Mortimer bore the physical scars of the 2004 and 2006 All-Ireland final losses to Kerry but seemed to emerge as a stronger player, acting as captain during John O’Mahony’s tenure before being reinvented as a half-back by James Horan last year.
Horan’s tinkering was such a resounding success that Mortimer finished the year with an All-Star nomination. His most crucial intervention occurred in the game that few saw: Mayo’s near-calamity against London in Ruislip early last summer is almost forgotten now but it took exceptional leadership from both Mortimer and Andy Moran to see the side through after extra time.
Mayo recovered to win the Connacht title and to cause a significant shock by sending the All-Ireland champions packing in the All-Ireland quarter-final.
Reviewed in brief, Mayo’s last championship season seemed to offer further proof of the fact that Mayo football must always be on the brink of something either terrible or wonderful. Coping with the public’s great expectations and depressions has become part of James Horan’s brief, just as if was for all previous Mayo managers.
When Mayo lost to Cork following a mystifyingly terrible display against Donegal, Horan was questioned on the field in Castlebar about the effect of those two defeats.

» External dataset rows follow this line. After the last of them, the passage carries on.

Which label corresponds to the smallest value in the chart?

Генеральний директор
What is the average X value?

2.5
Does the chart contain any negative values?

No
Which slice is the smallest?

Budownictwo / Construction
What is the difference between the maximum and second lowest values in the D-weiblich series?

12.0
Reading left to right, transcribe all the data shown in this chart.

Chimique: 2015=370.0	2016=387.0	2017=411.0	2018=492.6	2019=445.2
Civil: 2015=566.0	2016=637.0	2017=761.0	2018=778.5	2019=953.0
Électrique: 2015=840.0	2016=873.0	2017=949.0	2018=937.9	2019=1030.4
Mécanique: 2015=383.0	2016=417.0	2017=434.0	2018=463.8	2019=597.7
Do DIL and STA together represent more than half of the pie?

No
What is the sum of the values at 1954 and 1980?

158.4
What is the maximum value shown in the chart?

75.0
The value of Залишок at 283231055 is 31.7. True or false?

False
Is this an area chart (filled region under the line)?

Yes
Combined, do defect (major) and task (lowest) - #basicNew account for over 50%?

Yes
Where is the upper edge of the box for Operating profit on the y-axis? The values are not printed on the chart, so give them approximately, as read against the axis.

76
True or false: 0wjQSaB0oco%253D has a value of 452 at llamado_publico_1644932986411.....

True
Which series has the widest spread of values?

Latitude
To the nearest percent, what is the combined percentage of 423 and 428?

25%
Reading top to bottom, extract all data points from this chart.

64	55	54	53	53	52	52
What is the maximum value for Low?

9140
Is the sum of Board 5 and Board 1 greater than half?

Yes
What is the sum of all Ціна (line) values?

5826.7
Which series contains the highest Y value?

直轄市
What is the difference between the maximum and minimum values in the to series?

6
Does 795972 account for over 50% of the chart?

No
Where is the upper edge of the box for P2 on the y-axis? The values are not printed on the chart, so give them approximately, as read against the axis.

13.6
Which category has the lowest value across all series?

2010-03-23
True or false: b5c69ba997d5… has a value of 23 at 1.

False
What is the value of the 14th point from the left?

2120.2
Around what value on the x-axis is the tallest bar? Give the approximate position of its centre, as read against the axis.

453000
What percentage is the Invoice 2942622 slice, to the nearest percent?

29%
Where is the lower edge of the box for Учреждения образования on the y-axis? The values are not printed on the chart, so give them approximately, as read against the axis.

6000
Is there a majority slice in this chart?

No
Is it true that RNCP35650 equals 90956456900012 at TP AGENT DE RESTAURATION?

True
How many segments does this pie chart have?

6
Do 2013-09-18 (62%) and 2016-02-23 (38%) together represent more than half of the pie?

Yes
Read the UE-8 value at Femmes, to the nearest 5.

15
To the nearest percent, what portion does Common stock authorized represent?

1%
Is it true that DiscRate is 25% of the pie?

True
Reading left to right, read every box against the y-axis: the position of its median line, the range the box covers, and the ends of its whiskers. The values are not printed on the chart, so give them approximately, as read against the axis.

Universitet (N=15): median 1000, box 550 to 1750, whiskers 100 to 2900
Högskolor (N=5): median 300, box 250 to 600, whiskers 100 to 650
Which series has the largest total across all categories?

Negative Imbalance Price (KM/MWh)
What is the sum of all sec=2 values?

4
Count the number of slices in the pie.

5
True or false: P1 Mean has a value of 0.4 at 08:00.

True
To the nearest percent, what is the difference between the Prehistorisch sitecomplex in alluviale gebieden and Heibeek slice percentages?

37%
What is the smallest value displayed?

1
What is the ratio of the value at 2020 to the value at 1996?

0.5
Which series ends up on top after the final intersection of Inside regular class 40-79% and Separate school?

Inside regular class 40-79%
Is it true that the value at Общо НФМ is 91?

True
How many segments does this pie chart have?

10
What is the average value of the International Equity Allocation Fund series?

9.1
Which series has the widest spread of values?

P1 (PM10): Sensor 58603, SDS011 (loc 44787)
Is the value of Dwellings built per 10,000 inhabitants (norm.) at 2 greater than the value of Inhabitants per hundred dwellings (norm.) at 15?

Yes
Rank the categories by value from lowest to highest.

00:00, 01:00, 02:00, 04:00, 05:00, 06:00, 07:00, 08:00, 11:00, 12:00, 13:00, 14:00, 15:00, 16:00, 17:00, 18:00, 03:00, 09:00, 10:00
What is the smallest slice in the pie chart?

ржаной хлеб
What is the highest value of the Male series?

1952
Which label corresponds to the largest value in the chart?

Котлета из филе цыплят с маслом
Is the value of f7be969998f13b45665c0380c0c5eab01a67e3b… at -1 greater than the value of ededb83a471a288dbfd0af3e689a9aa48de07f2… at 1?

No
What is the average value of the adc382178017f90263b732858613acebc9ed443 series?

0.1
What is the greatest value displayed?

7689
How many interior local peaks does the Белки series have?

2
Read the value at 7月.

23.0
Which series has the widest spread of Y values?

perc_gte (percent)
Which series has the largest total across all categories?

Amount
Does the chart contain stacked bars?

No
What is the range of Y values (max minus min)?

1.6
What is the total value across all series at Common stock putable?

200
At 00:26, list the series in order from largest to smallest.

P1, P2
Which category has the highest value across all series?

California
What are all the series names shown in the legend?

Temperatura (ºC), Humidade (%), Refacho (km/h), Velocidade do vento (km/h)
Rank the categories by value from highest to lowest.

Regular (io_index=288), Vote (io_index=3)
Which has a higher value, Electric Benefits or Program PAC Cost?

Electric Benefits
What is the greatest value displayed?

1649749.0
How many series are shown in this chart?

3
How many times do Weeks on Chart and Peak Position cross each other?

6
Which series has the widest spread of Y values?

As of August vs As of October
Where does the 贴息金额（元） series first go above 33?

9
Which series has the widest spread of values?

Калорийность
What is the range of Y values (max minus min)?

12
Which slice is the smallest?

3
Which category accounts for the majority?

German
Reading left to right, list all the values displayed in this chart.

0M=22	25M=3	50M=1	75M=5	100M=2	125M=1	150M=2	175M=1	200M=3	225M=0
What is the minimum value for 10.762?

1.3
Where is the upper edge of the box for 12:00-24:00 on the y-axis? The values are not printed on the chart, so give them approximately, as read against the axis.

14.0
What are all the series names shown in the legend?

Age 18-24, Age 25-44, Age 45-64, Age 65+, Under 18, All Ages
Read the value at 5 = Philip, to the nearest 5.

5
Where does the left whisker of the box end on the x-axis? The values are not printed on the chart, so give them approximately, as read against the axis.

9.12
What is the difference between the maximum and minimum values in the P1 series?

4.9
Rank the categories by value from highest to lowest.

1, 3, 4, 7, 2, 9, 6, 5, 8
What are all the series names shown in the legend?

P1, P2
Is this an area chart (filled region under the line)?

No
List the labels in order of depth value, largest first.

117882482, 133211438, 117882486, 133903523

“We’ll get over it but I am not sure if the Mayo public will,” he said wryly. “I am not sure where all this gloom has come from.”
But he knew. Stella Dubois has nothing on the average Mayo football supporter in full flow. The theme was recently taken up in An Spailpín Fanach, comfortably the most entertaining blog out there on politics, culture and sport: “Neither Doctor Jekyll, Mr Hyde nor the Irish weather itself are at the races with Mayo football support when it comes to mercurial mood swings. Last August we were licking our lips at the return of the county team to the top table after the desolation inflicted by Johnno’s Second Coming; now, the week after St Patrick’s Day, we are in despair once more after two bad losses in the National Football League. How can this be? Why does it always have to be either/or?”
The answer, of course, lies not so much in Mayo’s failure to win an All-Ireland title since 1951 but with the fact that three generations of teams have tantalised their public with the expectation that they are going to do so. Trevor Mortimer was captain when Mayo last played in a league final two years ago (Cork formed the opposition then too).
“Mayo supporters always travel up in great numbers,” he told The Irish Times before that match. “They are wonderful that way. But I have to say that there is a tendency among everyone in Mayo – we are probably all guilty of it – to exaggerate things at both extremes.”
Horan observed and felt the extreme emotions first as a player on the Mayo All-Ireland final teams of 1996 and 1997 and was at an impressionable age in 1989 when the county reached its first final since 1951. His way of coping with the highs and lows as manager is to keep a steady, low-key perspective on both good days and bad.
“The game plan doesn’t change,” he insisted on the day of the Cork game.
A week later, Mayo put in a thrillingly complete display against Dublin and then earned a draw down in Kerry and then held their nerve in that extra-time duel against Kerry two weeks ago. The mood barometer is soaring towards the heavens again.
There is nothing that Mayo’s management or the squad can do about that except to stick to Horan’s mantra that they will go about their business.
Paul Galvin’s observation that there is “something different” about Mayo now should be heeded. One new trait was the way in which they just stuck about to see what would happen.
If previous Mayo teams were guilty of anything, it was their inclination to accept that the fates were against them on a given day. “But this was different,” observed An Spailpín Fanach after the semi-final win.
“When the midfield began to burn diesel Mayo kept on going, ignoring the black smoke belching between the 45-metre lines. The penny had dropped: Mayo knew that, even though they were struggling, they were always in the game. That Kerry would make mistakes as we all make mistakes and those mistakes would give Mayo a chance. Which is exactly what happened.”
Of course, with Mayo, it only takes one bad day for the keening to begin anew and playing a team like Cork, with their tremendous power and the fact that they have yet to fully light up this year, comes with warnings.
All James Horan and Mayo can do is play. And if Horan has managed to insulate his players from the more theatrical outpouring of emotions that accompany the best and worst of Mayo’s days, then he has made already made them a tougher team to beat.